Keeping Kids Fashionable

Even e-commerce retailers geared toward parents of young children are making a big splash in Silicon Valley.

Kidizen, a Minneapolis-based marketplace, is a parent-to-parent “Etsy for kids,” as CEO Dug Nichols puts it. The company, which raised $3.2 million in its Series A round last year, is focused on the resale aspect of market, which turns out is a major up and coming category in and of itself.

“We’re on the early curve of the macro trend of resale overall,” Nichols explained to Crunchbase News. Second-hand markets makes sense when it comes to kids apparel resale, considering how quickly children tend to outgrow clothing and shoes.

“The millennial mom grew up with Airbnb and Etsy, and is used to not ‘owning’ stuff,” Nichols goes on to say, which is why the resale model makes sense for the millennial parent market.

Rockets of Awesome, which raised a major Series A of $12.5 million in 2017, is another example of how curating innovative products for Parents to buy their kids pays off. The New York-based company launched about 18 months ago anticipates 3-times year over year growth this year.

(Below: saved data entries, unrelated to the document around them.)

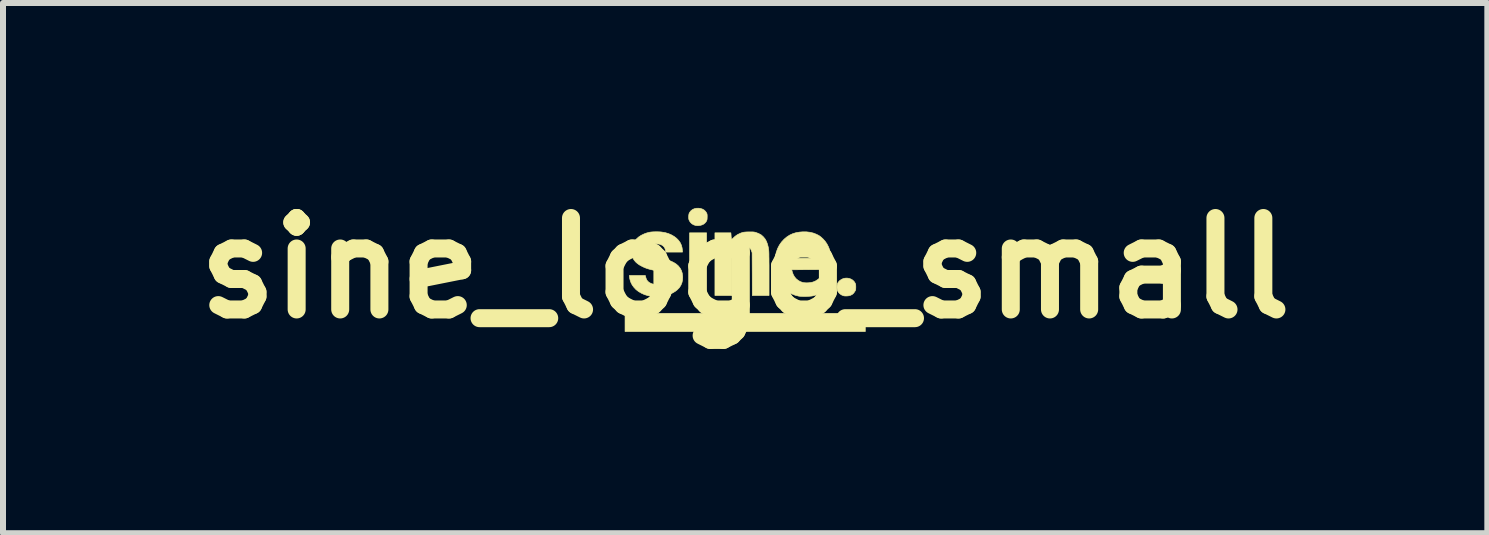
<source format=kicad_pcb>
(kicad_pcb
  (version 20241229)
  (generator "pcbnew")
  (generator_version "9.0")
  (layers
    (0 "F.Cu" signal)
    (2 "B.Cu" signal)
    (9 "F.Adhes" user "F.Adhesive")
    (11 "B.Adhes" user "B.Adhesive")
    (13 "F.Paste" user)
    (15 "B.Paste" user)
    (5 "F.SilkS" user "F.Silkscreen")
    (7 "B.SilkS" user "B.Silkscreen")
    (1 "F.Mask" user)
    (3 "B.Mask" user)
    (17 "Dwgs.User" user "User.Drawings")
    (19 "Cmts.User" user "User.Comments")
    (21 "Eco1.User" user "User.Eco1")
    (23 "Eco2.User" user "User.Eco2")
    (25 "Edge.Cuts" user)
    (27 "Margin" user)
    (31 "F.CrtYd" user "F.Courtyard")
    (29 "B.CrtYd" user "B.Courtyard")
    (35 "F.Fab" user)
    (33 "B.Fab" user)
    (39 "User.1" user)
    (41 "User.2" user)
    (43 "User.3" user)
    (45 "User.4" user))
  (footprint "sine_logo_small"
    (layer "F.Cu")
    (at 9.369 1.418)
    (property "Reference" "sine_logo_small" (at 0 0 0) (layer "F.SilkS") (effects (font (size 1.524 1.524) (thickness 0.3))))
    (attr exclude_from_pos_files exclude_from_bom)
    (fp_poly (pts (xy -0.643 0.457) (xy -0.927 0.457) (xy -0.927 -0.588) (xy -0.643 -0.588) (xy -0.643 0.457)) (stroke (width 0.01) (type solid)) (fill yes) (layer "F.SilkS"))
    (fp_poly (pts (xy 2.002 1.058) (xy -2.002 1.058) (xy -2.002 0.754) (xy 2.002 0.754) (xy 2.002 1.058)) (stroke (width 0.01) (type solid)) (fill yes) (layer "F.SilkS"))
    (fp_poly (pts (xy -0.751 -0.995) (xy -0.716 -0.985) (xy -0.686 -0.969) (xy -0.661 -0.946) (xy -0.644 -0.921) (xy -0.639 -0.911) (xy -0.636 -0.901) (xy -0.634 -0.89) (xy -0.633 -0.875) (xy -0.633 -0.854) (xy -0.633 -0.853) (xy -0.634 -0.826) (xy -0.636 -0.806) (xy -0.642 -0.789) (xy -0.651 -0.773) (xy -0.665 -0.756) (xy -0.667 -0.754) (xy -0.69 -0.734) (xy -0.719 -0.72) (xy -0.751 -0.711) (xy -0.787 -0.707) (xy -0.823 -0.71) (xy -0.828 -0.711) (xy -0.86 -0.722) (xy -0.889 -0.739) (xy -0.913 -0.763) (xy -0.931 -0.791) (xy -0.936 -0.804) (xy -0.94 -0.816) (xy -0.941 -0.83) (xy -0.942 -0.848) (xy -0.942 -0.855) (xy -0.94 -0.885) (xy -0.935 -0.909) (xy -0.924 -0.93) (xy -0.908 -0.95) (xy -0.902 -0.957) (xy -0.877 -0.976) (xy -0.848 -0.989) (xy -0.814 -0.997) (xy -0.778 -0.998) (xy -0.751 -0.995)) (stroke (width 0.01) (type solid)) (fill yes) (layer "F.SilkS"))
    (fp_poly (pts (xy 1.73 0.171) (xy 1.761 0.182) (xy 1.789 0.198) (xy 1.813 0.22) (xy 1.832 0.248) (xy 1.834 0.253) (xy 1.839 0.264) (xy 1.842 0.276) (xy 1.843 0.291) (xy 1.844 0.312) (xy 1.844 0.318) (xy 1.843 0.338) (xy 1.843 0.352) (xy 1.841 0.363) (xy 1.837 0.373) (xy 1.831 0.384) (xy 1.828 0.389) (xy 1.808 0.418) (xy 1.783 0.44) (xy 1.752 0.455) (xy 1.717 0.463) (xy 1.685 0.465) (xy 1.667 0.465) (xy 1.649 0.463) (xy 1.636 0.46) (xy 1.636 0.46) (xy 1.605 0.447) (xy 1.579 0.429) (xy 1.567 0.417) (xy 1.55 0.397) (xy 1.54 0.378) (xy 1.533 0.356) (xy 1.531 0.33) (xy 1.531 0.318) (xy 1.532 0.287) (xy 1.537 0.263) (xy 1.547 0.242) (xy 1.563 0.222) (xy 1.574 0.21) (xy 1.602 0.19) (xy 1.632 0.176) (xy 1.665 0.168) (xy 1.698 0.167) (xy 1.73 0.171)) (stroke (width 0.01) (type solid)) (fill yes) (layer "F.SilkS"))
    (fp_poly (pts (xy 0.098 -0.603) (xy 0.12 -0.603) (xy 0.138 -0.602) (xy 0.152 -0.6) (xy 0.164 -0.598) (xy 0.177 -0.594) (xy 0.18 -0.593) (xy 0.225 -0.576) (xy 0.266 -0.554) (xy 0.3 -0.524) (xy 0.33 -0.489) (xy 0.354 -0.447) (xy 0.372 -0.399) (xy 0.386 -0.344) (xy 0.393 -0.295) (xy 0.394 -0.282) (xy 0.395 -0.262) (xy 0.396 -0.233) (xy 0.396 -0.197) (xy 0.397 -0.154) (xy 0.397 -0.104) (xy 0.398 -0.047) (xy 0.398 0.016) (xy 0.398 0.086) (xy 0.398 0.101) (xy 0.398 0.457) (xy 0.119 0.457) (xy 0.118 0.101) (xy 0.116 -0.256) (xy 0.106 -0.285) (xy 0.093 -0.315) (xy 0.073 -0.339) (xy 0.048 -0.357) (xy 0.016 -0.369) (xy 0.002 -0.372) (xy -0.042 -0.377) (xy -0.083 -0.374) (xy -0.122 -0.363) (xy -0.156 -0.346) (xy -0.187 -0.321) (xy -0.204 -0.301) (xy -0.22 -0.281) (xy -0.22 0.457) (xy -0.504 0.457) (xy -0.504 -0.588) (xy -0.238 -0.588) (xy -0.235 -0.551) (xy -0.234 -0.531) (xy -0.232 -0.512) (xy -0.23 -0.496) (xy -0.23 -0.494) (xy -0.228 -0.474) (xy -0.197 -0.503) (xy -0.171 -0.527) (xy -0.147 -0.545) (xy -0.122 -0.561) (xy -0.096 -0.573) (xy -0.072 -0.584) (xy -0.051 -0.591) (xy -0.03 -0.597) (xy -0.007 -0.6) (xy 0.02 -0.602) (xy 0.051 -0.603) (xy 0.07 -0.603) (xy 0.098 -0.603)) (stroke (width 0.01) (type solid)) (fill yes) (layer "F.SilkS"))
    (fp_poly (pts (xy 1.021 -0.604) (xy 1.08 -0.597) (xy 1.135 -0.584) (xy 1.187 -0.564) (xy 1.188 -0.563) (xy 1.217 -0.549) (xy 1.242 -0.534) (xy 1.265 -0.516) (xy 1.289 -0.494) (xy 1.295 -0.489) (xy 1.332 -0.448) (xy 1.363 -0.403) (xy 1.389 -0.353) (xy 1.41 -0.298) (xy 1.423 -0.247) (xy 1.426 -0.232) (xy 1.428 -0.218) (xy 1.43 -0.201) (xy 1.431 -0.182) (xy 1.432 -0.158) (xy 1.433 -0.129) (xy 1.434 -0.092) (xy 1.434 -0.09) (xy 1.436 0.025) (xy 1.106 0.026) (xy 0.776 0.028) (xy 0.784 0.059) (xy 0.799 0.103) (xy 0.821 0.143) (xy 0.848 0.176) (xy 0.882 0.204) (xy 0.92 0.226) (xy 0.961 0.24) (xy 0.988 0.244) (xy 1.02 0.246) (xy 1.055 0.245) (xy 1.089 0.241) (xy 1.12 0.235) (xy 1.134 0.231) (xy 1.174 0.214) (xy 1.21 0.191) (xy 1.246 0.162) (xy 1.249 0.158) (xy 1.277 0.13) (xy 1.346 0.207) (xy 1.365 0.228) (xy 1.382 0.248) (xy 1.396 0.264) (xy 1.406 0.277) (xy 1.413 0.285) (xy 1.414 0.287) (xy 1.411 0.293) (xy 1.403 0.302) (xy 1.391 0.315) (xy 1.377 0.33) (xy 1.362 0.345) (xy 1.347 0.36) (xy 1.333 0.372) (xy 1.324 0.379) (xy 1.283 0.406) (xy 1.235 0.429) (xy 1.183 0.449) (xy 1.132 0.462) (xy 1.109 0.466) (xy 1.08 0.469) (xy 1.046 0.471) (xy 1.011 0.473) (xy 0.977 0.473) (xy 0.944 0.472) (xy 0.916 0.47) (xy 0.896 0.468) (xy 0.832 0.452) (xy 0.772 0.428) (xy 0.717 0.398) (xy 0.667 0.362) (xy 0.622 0.32) (xy 0.583 0.273) (xy 0.55 0.22) (xy 0.524 0.163) (xy 0.505 0.102) (xy 0.497 0.063) (xy 0.494 0.036) (xy 0.492 0.002) (xy 0.491 -0.036) (xy 0.492 -0.076) (xy 0.494 -0.116) (xy 0.496 -0.153) (xy 0.498 -0.17) (xy 0.779 -0.17) (xy 0.781 -0.169) (xy 0.786 -0.168) (xy 0.796 -0.167) (xy 0.811 -0.166) (xy 0.831 -0.166) (xy 0.858 -0.166) (xy 0.891 -0.165) (xy 0.932 -0.165) (xy 0.97 -0.165) (xy 1.161 -0.165) (xy 1.159 -0.202) (xy 1.153 -0.242) (xy 1.141 -0.279) (xy 1.123 -0.31) (xy 1.099 -0.336) (xy 1.07 -0.356) (xy 1.046 -0.367) (xy 1.029 -0.371) (xy 1.008 -0.374) (xy 0.982 -0.375) (xy 0.976 -0.375) (xy 0.955 -0.375) (xy 0.94 -0.374) (xy 0.928 -0.372) (xy 0.918 -0.369) (xy 0.905 -0.363) (xy 0.896 -0.359) (xy 0.868 -0.342) (xy 0.845 -0.321) (xy 0.825 -0.294) (xy 0.808 -0.265) (xy 0.8 -0.245) (xy 0.792 -0.223) (xy 0.785 -0.202) (xy 0.781 -0.183) (xy 0.779 -0.17) (xy 0.498 -0.17) (xy 0.5 -0.186) (xy 0.503 -0.204) (xy 0.52 -0.27) (xy 0.542 -0.329) (xy 0.57 -0.383) (xy 0.604 -0.432) (xy 0.645 -0.477) (xy 0.65 -0.482) (xy 0.694 -0.519) (xy 0.742 -0.55) (xy 0.792 -0.573) (xy 0.847 -0.59) (xy 0.907 -0.6) (xy 0.957 -0.604) (xy 1.021 -0.604)) (stroke (width 0.01) (type solid)) (fill yes) (layer "F.SilkS"))
    (fp_poly (pts (xy -1.463 -0.605) (xy -1.429 -0.604) (xy -1.4 -0.602) (xy -1.393 -0.601) (xy -1.333 -0.591) (xy -1.278 -0.575) (xy -1.228 -0.553) (xy -1.183 -0.527) (xy -1.144 -0.497) (xy -1.11 -0.462) (xy -1.083 -0.424) (xy -1.063 -0.382) (xy -1.051 -0.337) (xy -1.047 -0.304) (xy -1.044 -0.267) (xy -1.324 -0.267) (xy -1.326 -0.288) (xy -1.334 -0.32) (xy -1.348 -0.348) (xy -1.369 -0.37) (xy -1.396 -0.387) (xy -1.429 -0.399) (xy -1.45 -0.402) (xy -1.488 -0.404) (xy -1.523 -0.4) (xy -1.554 -0.391) (xy -1.58 -0.377) (xy -1.601 -0.358) (xy -1.615 -0.335) (xy -1.619 -0.325) (xy -1.624 -0.309) (xy -1.625 -0.298) (xy -1.624 -0.287) (xy -1.621 -0.274) (xy -1.611 -0.253) (xy -1.594 -0.234) (xy -1.57 -0.217) (xy -1.555 -0.209) (xy -1.542 -0.203) (xy -1.526 -0.197) (xy -1.508 -0.192) (xy -1.486 -0.186) (xy -1.459 -0.179) (xy -1.425 -0.171) (xy -1.391 -0.163) (xy -1.328 -0.147) (xy -1.273 -0.13) (xy -1.226 -0.111) (xy -1.185 -0.09) (xy -1.149 -0.067) (xy -1.119 -0.041) (xy -1.111 -0.033) (xy -1.083 0.003) (xy -1.062 0.042) (xy -1.049 0.084) (xy -1.042 0.131) (xy -1.041 0.154) (xy -1.044 0.201) (xy -1.054 0.244) (xy -1.07 0.283) (xy -1.092 0.319) (xy -1.099 0.328) (xy -1.13 0.36) (xy -1.167 0.389) (xy -1.211 0.415) (xy -1.258 0.437) (xy -1.309 0.454) (xy -1.363 0.467) (xy -1.367 0.467) (xy -1.391 0.47) (xy -1.421 0.472) (xy -1.454 0.473) (xy -1.489 0.473) (xy -1.522 0.473) (xy -1.552 0.471) (xy -1.564 0.469) (xy -1.622 0.459) (xy -1.677 0.442) (xy -1.728 0.419) (xy -1.775 0.392) (xy -1.817 0.36) (xy -1.852 0.323) (xy -1.882 0.283) (xy -1.904 0.24) (xy -1.917 0.202) (xy -1.922 0.183) (xy -1.926 0.163) (xy -1.928 0.147) (xy -1.93 0.123) (xy -1.664 0.123) (xy -1.662 0.134) (xy -1.651 0.172) (xy -1.637 0.202) (xy -1.617 0.226) (xy -1.591 0.245) (xy -1.558 0.26) (xy -1.548 0.263) (xy -1.522 0.269) (xy -1.491 0.272) (xy -1.458 0.273) (xy -1.428 0.27) (xy -1.41 0.267) (xy -1.377 0.256) (xy -1.351 0.24) (xy -1.333 0.22) (xy -1.321 0.196) (xy -1.317 0.168) (xy -1.317 0.166) (xy -1.319 0.145) (xy -1.326 0.127) (xy -1.338 0.11) (xy -1.355 0.095) (xy -1.379 0.081) (xy -1.41 0.068) (xy -1.448 0.055) (xy -1.493 0.043) (xy -1.532 0.034) (xy -1.577 0.024) (xy -1.615 0.013) (xy -1.649 0.002) (xy -1.681 -0.011) (xy -1.714 -0.026) (xy -1.721 -0.03) (xy -1.763 -0.053) (xy -1.798 -0.078) (xy -1.827 -0.104) (xy -1.851 -0.134) (xy -1.854 -0.137) (xy -1.873 -0.172) (xy -1.887 -0.209) (xy -1.894 -0.249) (xy -1.895 -0.265) (xy -1.894 -0.314) (xy -1.885 -0.361) (xy -1.869 -0.405) (xy -1.845 -0.446) (xy -1.814 -0.483) (xy -1.777 -0.517) (xy -1.733 -0.546) (xy -1.683 -0.57) (xy -1.661 -0.578) (xy -1.639 -0.586) (xy -1.614 -0.592) (xy -1.591 -0.598) (xy -1.585 -0.599) (xy -1.561 -0.602) (xy -1.531 -0.604) (xy -1.497 -0.605) (xy -1.463 -0.605)) (stroke (width 0.01) (type solid)) (fill yes) (layer "F.SilkS")))
  (gr_rect
    (start -3 -3)
    (end 21.738 5.836)
    (stroke (width 0.1) (type default))
    (fill no)
    (layer "Edge.Cuts")))
</source>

“The customers care about the businesses they are purchasing from and want to feel like they’re investing themselves into something bigger than just buying merchandise,” Blumenthal tells Crunchbase News.Rachel Blumenthal, Rockets of Awesome’s founder and CEO, says innovation in the kids space is a long time coming.

She also agrees that the recent “baby tech boom” is likely driven by tech entrepreneurs getting older, having kids and recognizing opportunities in the market.

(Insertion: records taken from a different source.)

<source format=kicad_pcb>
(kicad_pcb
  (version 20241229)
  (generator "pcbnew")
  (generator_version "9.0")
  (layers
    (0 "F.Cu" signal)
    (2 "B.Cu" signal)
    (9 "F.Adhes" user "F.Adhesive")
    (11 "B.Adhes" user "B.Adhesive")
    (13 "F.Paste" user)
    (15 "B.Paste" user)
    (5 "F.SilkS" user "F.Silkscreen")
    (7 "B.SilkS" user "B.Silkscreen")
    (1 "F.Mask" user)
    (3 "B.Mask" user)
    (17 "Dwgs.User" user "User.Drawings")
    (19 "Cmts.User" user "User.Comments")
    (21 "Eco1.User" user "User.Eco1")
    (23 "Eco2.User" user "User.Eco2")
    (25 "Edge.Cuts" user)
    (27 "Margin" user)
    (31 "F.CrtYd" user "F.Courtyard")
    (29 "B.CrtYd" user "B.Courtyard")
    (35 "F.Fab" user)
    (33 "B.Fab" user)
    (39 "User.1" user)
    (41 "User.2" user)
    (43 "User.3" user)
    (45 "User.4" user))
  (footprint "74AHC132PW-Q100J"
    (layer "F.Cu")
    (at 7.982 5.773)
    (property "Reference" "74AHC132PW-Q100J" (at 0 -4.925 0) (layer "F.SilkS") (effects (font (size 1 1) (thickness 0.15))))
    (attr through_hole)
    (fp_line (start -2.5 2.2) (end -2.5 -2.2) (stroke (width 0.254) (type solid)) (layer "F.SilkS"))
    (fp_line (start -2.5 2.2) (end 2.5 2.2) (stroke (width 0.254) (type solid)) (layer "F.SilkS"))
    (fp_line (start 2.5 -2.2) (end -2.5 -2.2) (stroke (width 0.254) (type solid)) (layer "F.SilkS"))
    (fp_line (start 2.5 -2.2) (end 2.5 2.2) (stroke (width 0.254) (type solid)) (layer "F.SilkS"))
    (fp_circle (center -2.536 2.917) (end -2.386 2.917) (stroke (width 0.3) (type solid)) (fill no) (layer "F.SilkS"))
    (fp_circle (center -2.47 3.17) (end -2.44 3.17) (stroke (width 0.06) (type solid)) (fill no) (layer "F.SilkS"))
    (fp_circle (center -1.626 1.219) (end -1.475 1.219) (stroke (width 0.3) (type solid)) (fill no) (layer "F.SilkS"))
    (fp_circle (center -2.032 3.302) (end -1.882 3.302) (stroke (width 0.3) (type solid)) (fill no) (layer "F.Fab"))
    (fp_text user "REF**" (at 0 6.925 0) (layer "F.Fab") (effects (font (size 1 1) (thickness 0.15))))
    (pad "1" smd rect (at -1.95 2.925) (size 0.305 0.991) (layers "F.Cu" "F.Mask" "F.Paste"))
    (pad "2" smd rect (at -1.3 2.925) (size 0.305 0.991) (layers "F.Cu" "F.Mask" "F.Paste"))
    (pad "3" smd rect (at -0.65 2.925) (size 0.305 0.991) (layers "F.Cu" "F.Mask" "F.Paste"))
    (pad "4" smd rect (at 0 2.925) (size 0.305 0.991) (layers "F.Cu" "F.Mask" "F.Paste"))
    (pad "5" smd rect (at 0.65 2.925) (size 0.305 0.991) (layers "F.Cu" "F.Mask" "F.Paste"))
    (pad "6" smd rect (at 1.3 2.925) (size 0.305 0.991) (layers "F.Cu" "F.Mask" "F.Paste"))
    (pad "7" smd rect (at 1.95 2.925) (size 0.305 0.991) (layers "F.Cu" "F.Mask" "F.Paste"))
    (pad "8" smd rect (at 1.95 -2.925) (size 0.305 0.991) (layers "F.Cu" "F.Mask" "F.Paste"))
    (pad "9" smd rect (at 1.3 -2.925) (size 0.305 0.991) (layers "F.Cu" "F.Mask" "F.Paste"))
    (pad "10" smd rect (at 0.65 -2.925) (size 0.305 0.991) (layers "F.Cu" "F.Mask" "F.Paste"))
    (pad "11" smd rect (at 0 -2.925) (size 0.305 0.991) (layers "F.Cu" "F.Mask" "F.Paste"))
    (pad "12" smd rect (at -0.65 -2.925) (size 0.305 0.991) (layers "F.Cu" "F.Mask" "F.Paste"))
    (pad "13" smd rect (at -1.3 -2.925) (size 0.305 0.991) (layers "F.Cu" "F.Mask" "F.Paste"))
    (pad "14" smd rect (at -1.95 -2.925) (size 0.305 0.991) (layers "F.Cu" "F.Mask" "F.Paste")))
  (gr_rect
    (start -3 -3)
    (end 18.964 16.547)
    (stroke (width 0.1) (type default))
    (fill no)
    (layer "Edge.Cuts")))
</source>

Baby Tech Likely A Trend That Will Continue

Jay Clouse, an organizer at the Startup Weekend conference, says the “baby tech” trend we’re seeing in this space could be due to several factors.

First: the ubiquity of smart devices like phones and tablets have opened up new opportunities for today’s parents to stay educated on trends and maintain a connection with their children. Hence why funding for this market’s digital platforms, e-tailers and IoT gadgets spiked in the past couple of years.

“As we see a rise in couples trying to maintain their place in the workforce while also raising children, they’ll be looking for ways to stay connected and augment their children’s education.”

And while products targeting parents and families aren’t completely new, Clouse notes. He cited chore-enforcer Choremonster as an example. They have not seen a huge growth segment until recently.

“The kids market isn’t particularly sexy or cool but it’s ripe for fresh ideas, better experiences and improved products,” Rocket of Awesome’s Blumenthal says of the current boom in parent-geared tech. “Today’s parents are the busiest of all consumers and are demanding someone make their lives easier for them.”